La espada de San Jorge

ePUB v1.1

JuBoSu
25.09.2011

Editorial: RANDOM HOUSE MONDADORI

Año de edición: 2009

ISBN: 978-84-253-4293-6

Idioma: Español

Para Robert.

El proverbio del villano nos enseña que

a menudo aquello que se desdeña vale

más de lo que se cree.

CHRÉTIEN DE TROYES,

Erec y Enid

Capítulo I

La historia de unos huevos

1

Cercana está ya, pronto llegará la hora,

en que deberéis dar a luz y libraros

de vuestro hijo.

CHRÉTIEN DE TROYES,

Erec y Enid

Todo empezó, no en esa trágica noche en la que unos caballeros —unos cruzados— atacaron a tus padres, sino una decena de años atrás. E incluso un poco antes, si se considera que la vida empieza antes del nacimiento, lo que en tu caso es, indudablemente, cierto.

Tu padre y tu madre no tenían hijos, no conseguían tenerlos, y no hallaban consuelo. Una noche, después de un largo y fabuloso periplo, durante el cual recorrió el mundo entero, tu padre volvió por fin a casa. Con un puñado de hierbas desconocidas que traía de su viaje, preparó un caldo para su mujer. Unas semanas más tarde, tu madre dejó de menstruar.

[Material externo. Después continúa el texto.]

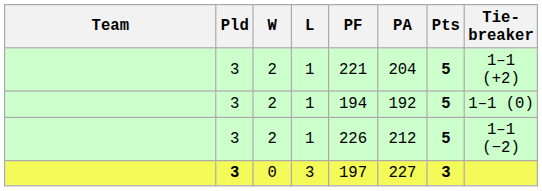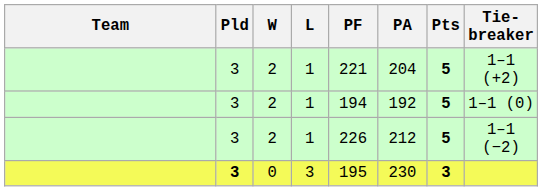0 | PF: 197 -> 195
0 | PA: 227 -> 230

Estaba encinta. Los dos se alegraron con la noticia; mientras tu madre se acariciaba el vientre, su esposo posó la oreja en él, acechando los primeros signos de vida, y lo cubrió de besos —porque tu padre era un hombre amoroso, muy diferente a los otros que conozco.

Todo iba perfectamente y el alumbramiento estaba previsto para Navidad, pero, a principios de otoño, tu madre dijo:

—He tenido un sueño.

—Yo también —dijo tu padre—. He soñado con nuestros hijos.

—Eran dos —dijo tu madre.

—No —dijo tu padre—. Son dos. Unas criaturas rebosantes de salud, que nos llenarán de alegría y orgullo.

Tu madre sonrió, pero con una sonrisa extrañamente apagada, enigmática. ¿Presentía tal vez lo que iba a ocurrir? Es posible. Dos meses antes de salir de cuentas, sintió náuseas. Vomitó la cena, y con ella coágulos de sangre. Un olor nauseabundo llenó la habitación, y tu padre anunció, inquieto:

—Voy a buscar al cirujano barbero.

El cirujano. Conllevaba cierto riesgo; pero era lo mejor que había: los verdaderos médicos estaban demasiado lejos; además, nunca se desplazaban por gente como tus padres...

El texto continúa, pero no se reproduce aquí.